# Need your advice for an experienced Industrial electrician career advancement.



## taj8681 (5 mo ago)

Hi there,
I am an experienced industrial electrical and working on a sawmill for 5 years. I want to grow with my knowledge and experience to a level where I can use my brain more than my physical efforts.
Can someone help me to lighten the right path for my career advancement?

I will be so thankful.


----------



## mburtis (Sep 1, 2018)

PLC programming, controls work, maybe even SCADA type work seems the logical progression. Or at least that's the path that I'm taking.


----------



## u2slow (Jan 2, 2014)

A ship or shipyard can use industrial-minded electricians. They may not be strictly electrician jobs or pay at first. Something to look into if it piques your interest.


----------



## backstay (Feb 3, 2011)

Paper mill.


----------



## Peewee0413 (Oct 18, 2012)

backstay said:


> Paper mill.


VOMIT!!!

Did a start up at a paper mill. Depending on which side of the stink you work on that matters ... Those chemicals are something else.....Watched a white liquor pipe split on first charge. The stank of the place doesnt come out of clothes easily lol. Was stuck there for a month just getting EPA instruments replaced, new temp sensors, flow meters, valve train leak check and safeties for the Lime Kiln.< ---Biggest I've ever worked on. ..4" 60 psi(I think) flame thrower lol. NO THANKS... 

Yeah definitely good experience there for sure, but not a good place to work.



Sent from my SM-S908U using Tapatalk


----------



## SWDweller (Dec 9, 2020)

Want something different? Are you willing to move?

There are lots of jobs available however everything looks greener from your location.

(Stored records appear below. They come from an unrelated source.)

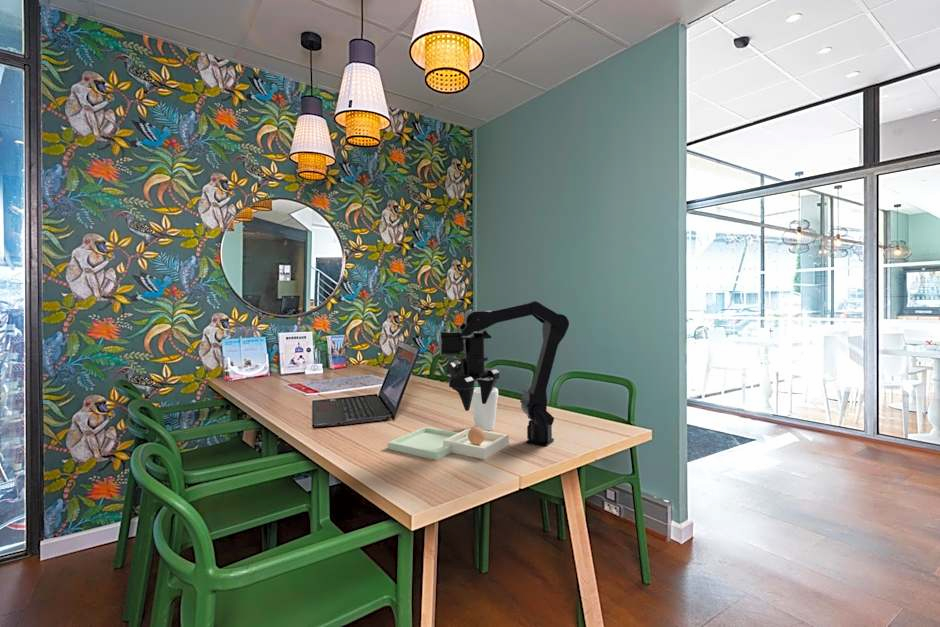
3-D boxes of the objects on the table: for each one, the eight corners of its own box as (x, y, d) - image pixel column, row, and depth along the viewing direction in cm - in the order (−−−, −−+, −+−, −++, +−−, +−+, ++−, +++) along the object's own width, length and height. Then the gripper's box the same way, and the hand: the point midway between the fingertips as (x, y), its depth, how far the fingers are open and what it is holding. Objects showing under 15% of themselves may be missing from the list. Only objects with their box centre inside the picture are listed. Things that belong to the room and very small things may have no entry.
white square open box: (508, 444, 134) (508, 434, 134) (484, 459, 122) (484, 448, 122) (469, 437, 142) (469, 427, 142) (443, 450, 130) (443, 440, 130)
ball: (488, 443, 133) (487, 426, 133) (479, 448, 129) (479, 430, 128) (473, 440, 135) (473, 424, 135) (464, 445, 131) (464, 428, 131)
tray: (472, 441, 138) (472, 435, 137) (436, 460, 122) (436, 452, 122) (425, 432, 147) (425, 426, 147) (387, 448, 132) (387, 442, 132)
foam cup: (465, 430, 150) (465, 391, 149) (478, 422, 158) (477, 386, 157) (491, 433, 145) (491, 393, 145) (503, 426, 153) (502, 388, 153)
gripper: (469, 349, 143) (470, 397, 144) (433, 356, 128) (434, 410, 129) (499, 351, 137) (500, 401, 138) (465, 358, 122) (466, 415, 122)
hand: (475, 407), depth 132 cm, fingers open, 9 cm apart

There are lots of job boards go out and throw your hat into the ring a few times.


----------



## backstay (Feb 3, 2011)

Peewee0413 said:


> VOMIT!!!
> 
> Did a start up at a paper mill. Depending on which side of the stink you work on that matters ... Those chemicals are something else.....Watched a white liquor pipe split on first charge. The stank of the place doesnt come out of clothes easily lol. Was stuck there for a month just getting EPA instruments replaced, new temp sensors, flow meters, valve train leak check and safeties for the Lime Kiln.< ---Biggest I've ever worked on. ..4" 60 psi(I think) flame thrower lol. NO THANKS...
> 
> ...


That smell is the pulp mill. Turning a tree into pulp releases a bunch of chemicals. You get turpentine, methanol, then the bad stuff SOG, probably more that I can’t remember.


----------



## Peewee0413 (Oct 18, 2012)

backstay said:


> That smell is the pulp mill. Turning a tree into pulp releases a bunch of chemicals. You get turpentine, methanol, then the bad stuff SOG, probably more that I can’t remember.


yes, pulp mill.....And it is horrible!!!.. super dangerous exposure to bad and hot chemicals..

Sent from my SM-S908U using Tapatalk


----------



## backstay (Feb 3, 2011)

I lived.


----------



## Peewee0413 (Oct 18, 2012)

backstay said:


> I lived.


I did too...
But there are better places to get experience... 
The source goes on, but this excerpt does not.